### Exercise goal
Reproduce the text lines of every row below word for word, and leave the pictures out of your answer.

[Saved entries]

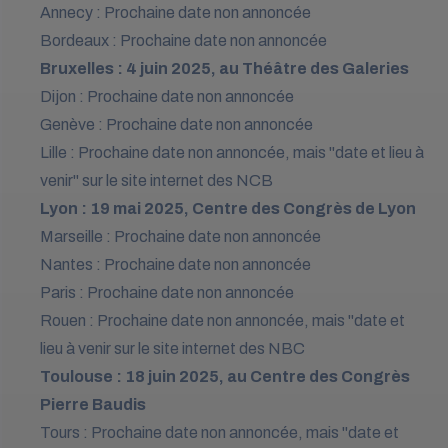
Annecy : Prochaine date non annoncée
Bordeaux : Prochaine date non annoncée
Bruxelles : 4 juin 2025, au Théâtre des Galeries
Dijon : Prochaine date non annoncée
Genève : Prochaine date non annoncée
Lille : Prochaine date non annoncée, mais "date et lieu à
venir" sur le site internet des NCB
Lyon : 19 mai 2025, Centre des Congrès de Lyon
Marseille : Prochaine date non annoncée
Nantes : Prochaine date non annoncée
Paris : Prochaine date non annoncée
Rouen : Prochaine date non annoncée, mais "date et
lieu à venir sur le site internet des NBC
Toulouse : 18 juin 2025, au Centre des Congrès
Pierre Baudis
Tours : Prochaine date non annoncée, mais "date et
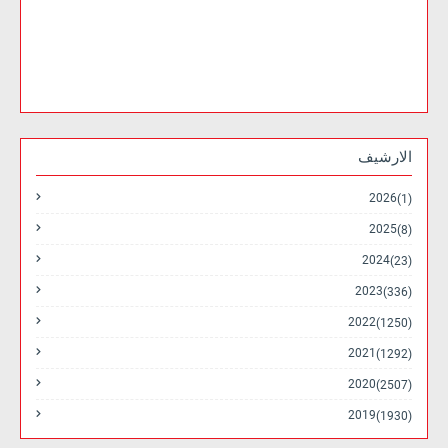
الارشيف
2026
(1)
2025
(8)
2024
(23)
2023
(336)
2022
(1250)
2021
(1292)
2020
(2507)
2019
(1930)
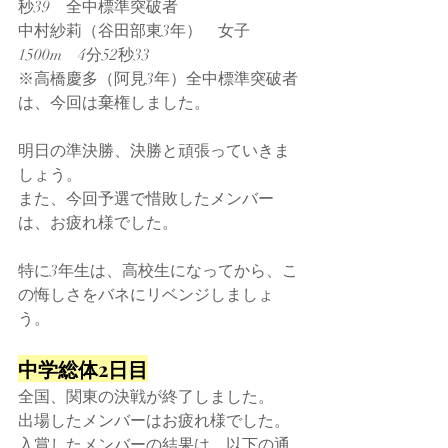
秒39　全中標準突破者
中村紗莉（谷田部東3年）　女子
1500m　4分52秒33
※高橋慶多（阿見3年）全中標準突破者
は、今回は棄権しました。
明日の準決勝、決勝と頑張っていきま
しょう。
また、今回予選で惜敗したメンバー
は、お疲れ様でした。
特に3年生は、高校生になってから、こ
の悔しさをバネにリベンジしましょ
う。
中学総体2日目
全国、関東の決戦が終了しました。
出場したメンバーはお疲れ様でした。
入賞したメンバーの結果は、以下の通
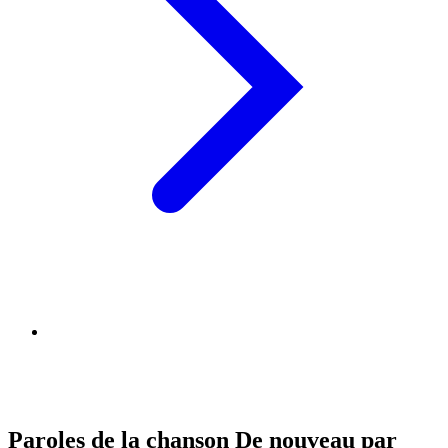
Paroles de la chanson De nouveau par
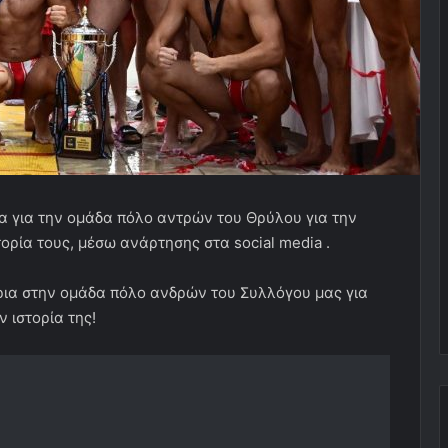
 για την ομάδα πόλο αντρών του Θρύλου για την
ρία τους, μέσω ανάρτησης στα social media .
ια στην ομάδα πόλο ανδρών του Συλλόγου μας για
 ιστορία της!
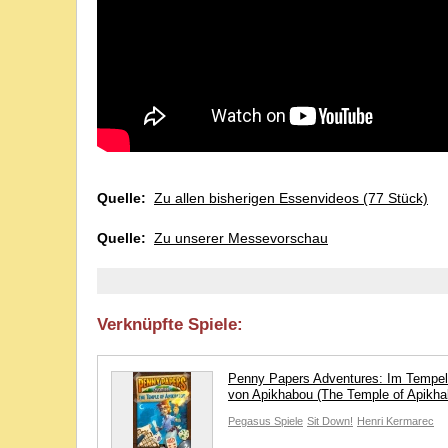
Quelle:
Zu allen bisherigen Essenvideos (77 Stück)
Quelle:
Zu unserer Messevorschau
Verknüpfte Spiele:
Penny Papers Adventures: Im Tempel
von Apikhabou (The Temple of Apikha
Pegasus Spiele
Sit Down!
Henri Kermarec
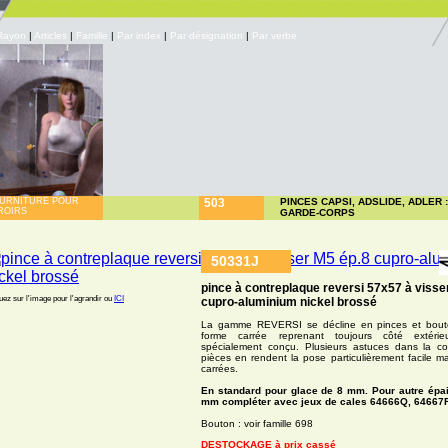
Rayon
|
Articles
|
Famille
|
Par index
|
Par désignation
|
Par verbe
URNITURE POUR
503
PINCES CAPSI, ADSLIDE, ADLER 
ROIRS
GARDE-CORPS
50331J
pince à contreplaque reversi 57x57 à visse
uez sur l'image pour l'agrandir ou
ICI
cupro-aluminium nickel brossé
La gamme REVERSI se décline en pinces et bouto
forme carrée reprenant toujours côté extérie
spécialement conçu. Plusieurs astuces dans la c
pièces en rendent la pose particulièrement facile ma
carrées.
En standard pour glace de 8 mm. Pour autre épa
mm compléter avec jeux de cales 64666Q, 64667
Bouton : voir famille 698
DESTOCKAGE à prix cassé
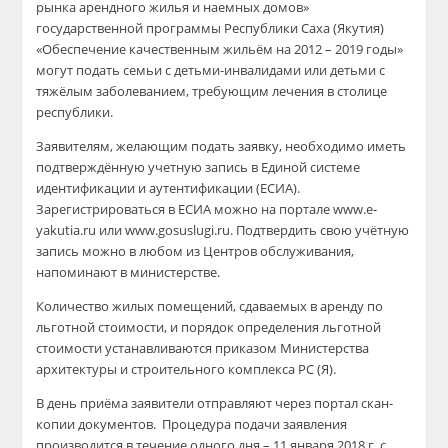
рынка арендного жилья и наемных домов»
государственной программы Республики Саха (Якутия)
«Обеспечение качественным жильём на 2012 – 2019 годы»
могут подать семьи с детьми-инвалидами или детьми с
тяжёлым заболеванием, требующим лечения в столице
республики.
Заявителям, желающим подать заявку, необходимо иметь
подтверждённую учетную запись в Единой системе
идентификации и аутентификации (ЕСИА).
Зарегистрироваться в ЕСИА можно на портале www.e-
yakutia.ru или www.gosuslugi.ru. Подтвердить свою учётную
запись можно в любом из Центров обслуживания,
напоминают в министерстве.
Количество жилых помещений, сдаваемых в аренду по
льготной стоимости, и порядок определения льготной
стоимости устанавливаются приказом Министерства
архитектуры и строительного комплекса РС (Я).
В день приёма заявители отправляют через портал скан-
копии документов. Процедура подачи заявления
производится в течение одного дня – 11 января 2018 г. с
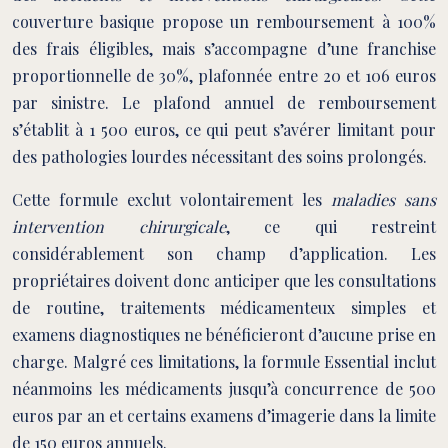
couverture basique propose un remboursement à 100%
des frais éligibles, mais s’accompagne d’une franchise
proportionnelle de 30%, plafonnée entre 20 et 106 euros
par sinistre. Le plafond annuel de remboursement
s’établit à 1 500 euros, ce qui peut s’avérer limitant pour
des pathologies lourdes nécessitant des soins prolongés.
Cette formule exclut volontairement les
maladies sans
intervention chirurgicale
, ce qui restreint
considérablement son champ d’application. Les
propriétaires doivent donc anticiper que les consultations
de routine, traitements médicamenteux simples et
examens diagnostiques ne bénéficieront d’aucune prise en
charge. Malgré ces limitations, la formule Essential inclut
néanmoins les médicaments jusqu’à concurrence de 500
euros par an et certains examens d’imagerie dans la limite
de 150 euros annuels.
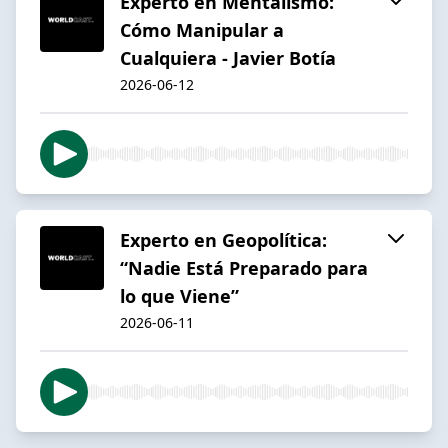
Experto en Mentalismo:
Cómo Manipular a
Cualquiera - Javier Botía
2026-06-12
Experto en Geopolítica:
“Nadie Está Preparado para
lo que Viene”
2026-06-11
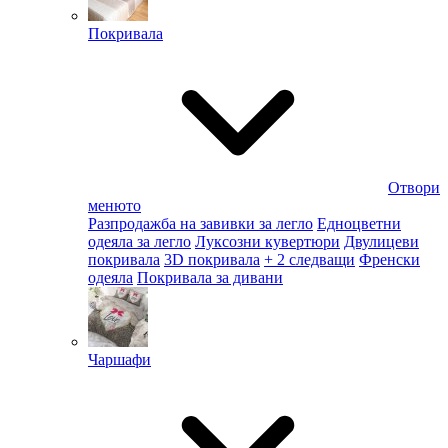
Покривала
Отвори
менюто
Разпродажба на завивки за легло
Едноцветни
одеяла за легло
Луксозни кувертюри
Двулицеви
покривала
3D покривала
+ 2 следващи
Френски
одеяла
Покривала за дивани
Чаршафи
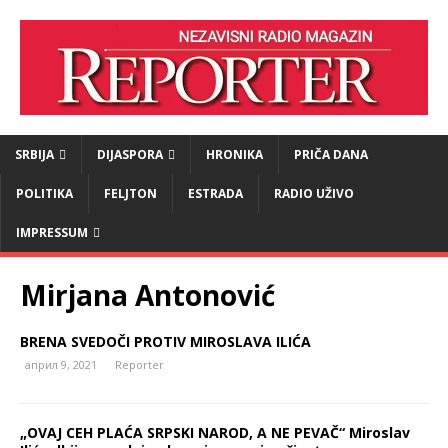
SRBIJA
DIJASPORA
HRONIKA
PRIČA DANA
POLITIKA
FELJTON
ESTRADA
RADIO UŽIVO
IMPRESSUM
Mirjana Antonović
BRENA SVEDOČI PROTIV MIROSLAVA ILIĆA
април 9, 2021
Reporter
„OVAJ CEH PLAĆA SRPSKI NAROD, A NE PEVAČ“ Miroslav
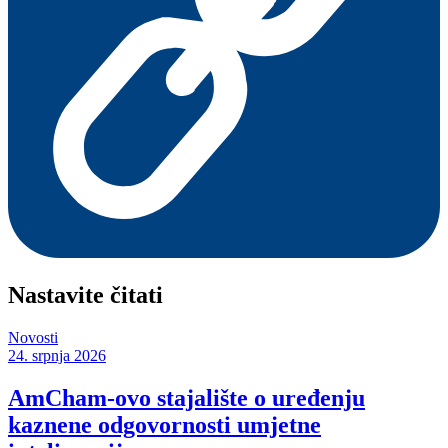
Nastavite čitati
Novosti
24. srpnja 2026
AmCham-ovo stajalište o uređenju
kaznene odgovornosti umjetne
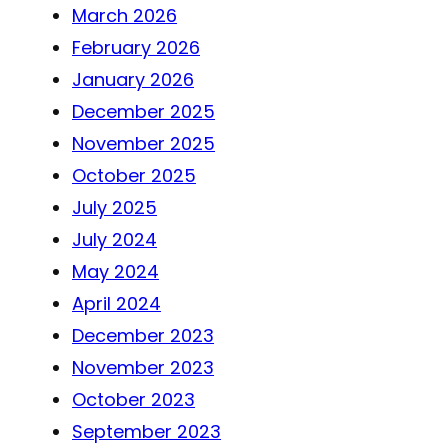
March 2026
February 2026
January 2026
December 2025
November 2025
October 2025
July 2025
July 2024
May 2024
April 2024
December 2023
November 2023
October 2023
September 2023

### Expected answer
Annecy : Prochaine date non annoncée
Bordeaux : Prochaine date non annoncée
Bruxelles : 4 juin 2025, au Théâtre des Galeries
Dijon : Prochaine date non annoncée
Genève : Prochaine date non annoncée
Lille : Prochaine date non annoncée, mais "date et lieu à
venir" sur le site internet des NCB
Lyon : 19 mai 2025, Centre des Congrès de Lyon
Marseille : Prochaine date non annoncée
Nantes : Prochaine date non annoncée
Paris : Prochaine date non annoncée
Rouen : Prochaine date non annoncée, mais "date et
lieu à venir sur le site internet des NBC
Toulouse : 18 juin 2025, au Centre des Congrès
Pierre Baudis
Tours : Prochaine date non annoncée, mais "date et
الارشيف
2026
(1)
2025
(8)
2024
(23)
2023
(336)
2022
(1250)
2021
(1292)
2020
(2507)
2019
(1930)
秒39　全中標準突破者
中村紗莉（谷田部東3年）　女子
1500m　4分52秒33
※高橋慶多（阿見3年）全中標準突破者
は、今回は棄権しました。
明日の準決勝、決勝と頑張っていきま
しょう。
また、今回予選で惜敗したメンバー
は、お疲れ様でした。
特に3年生は、高校生になってから、こ
の悔しさをバネにリベンジしましょ
う。
中学総体2日目
全国、関東の決戦が終了しました。
出場したメンバーはお疲れ様でした。
入賞したメンバーの結果は、以下の通
Paroles de la chanson De nouveau par
 για την ομάδα πόλο αντρών του Θρύλου για την
ρία τους, μέσω ανάρτησης στα social media .
ια στην ομάδα πόλο ανδρών του Συλλόγου μας για
 ιστορία της!
Quelle:
Zu allen bisherigen Essenvideos (77 Stück)
Quelle:
Zu unserer Messevorschau
Verknüpfte Spiele:
Penny Papers Adventures: Im Tempel
von Apikhabou (The Temple of Apikha
Pegasus Spiele
Sit Down!
Henri Kermarec
Rayon
|
Articles
|
Famille
|
Par index
|
Par désignation
|
Par verbe
URNITURE POUR
503
PINCES CAPSI, ADSLIDE, ADLER 
ROIRS
GARDE-CORPS
50331J
pince à contreplaque reversi 57x57 à visse
uez sur l'image pour l'agrandir ou
ICI
cupro-aluminium nickel brossé
La gamme REVERSI se décline en pinces et bouto
forme carrée reprenant toujours côté extérie
spécialement conçu. Plusieurs astuces dans la c
pièces en rendent la pose particulièrement facile ma
carrées.
En standard pour glace de 8 mm. Pour autre épa
mm compléter avec jeux de cales 64666Q, 64667
Bouton : voir famille 698
DESTOCKAGE à prix cassé
рынка арендного жилья и наемных домов»
государственной программы Республики Саха (Якутия)
«Обеспечение качественным жильём на 2012 – 2019 годы»
могут подать семьи с детьми-инвалидами или детьми с
тяжёлым заболеванием, требующим лечения в столице
республики.
Заявителям, желающим подать заявку, необходимо иметь
подтверждённую учетную запись в Единой системе
идентификации и аутентификации (ЕСИА).
Зарегистрироваться в ЕСИА можно на портале www.e-
yakutia.ru или www.gosuslugi.ru. Подтвердить свою учётную
запись можно в любом из Центров обслуживания,
напоминают в министерстве.
Количество жилых помещений, сдаваемых в аренду по
льготной стоимости, и порядок определения льготной
стоимости устанавливаются приказом Министерства
архитектуры и строительного комплекса РС (Я).
В день приёма заявители отправляют через портал скан-
копии документов. Процедура подачи заявления
производится в течение одного дня – 11 января 2018 г. с
couverture basique propose un remboursement à 100%
des frais éligibles, mais s’accompagne d’une franchise
proportionnelle de 30%, plafonnée entre 20 et 106 euros
par sinistre. Le plafond annuel de remboursement
s’établit à 1 500 euros, ce qui peut s’avérer limitant pour
des pathologies lourdes nécessitant des soins prolongés.
Cette formule exclut volontairement les
maladies sans
intervention chirurgicale
, ce qui restreint
considérablement son champ d’application. Les
propriétaires doivent donc anticiper que les consultations
de routine, traitements médicamenteux simples et
examens diagnostiques ne bénéficieront d’aucune prise en
charge. Malgré ces limitations, la formule Essential inclut
néanmoins les médicaments jusqu’à concurrence de 500
euros par an et certains examens d’imagerie dans la limite
de 150 euros annuels.
Experto en Mentalismo:
Cómo Manipular a
Cualquiera - Javier Botía
2026-06-12
Experto en Geopolítica:
“Nadie Está Preparado para
lo que Viene”
2026-06-11
Покривала
Отвори
менюто
Разпродажба на завивки за легло
Едноцветни
одеяла за легло
Луксозни кувертюри
Двулицеви
покривала
3D покривала
+ 2 следващи
Френски
одеяла
Покривала за дивани
Чаршафи
SRBIJA
DIJASPORA
HRONIKA
PRIČA DANA
POLITIKA
FELJTON
ESTRADA
RADIO UŽIVO
IMPRESSUM
Mirjana Antonović
BRENA SVEDOČI PROTIV MIROSLAVA ILIĆA
април 9, 2021
Reporter
„OVAJ CEH PLAĆA SRPSKI NAROD, A NE PEVAČ“ Miroslav
Nastavite čitati
Novosti
24. srpnja 2026
AmCham-ovo stajalište o uređenju
kaznene odgovornosti umjetne
March 2026
February 2026
January 2026
December 2025
November 2025
October 2025
July 2025
July 2024
May 2024
April 2024
December 2023
November 2023
October 2023
September 2023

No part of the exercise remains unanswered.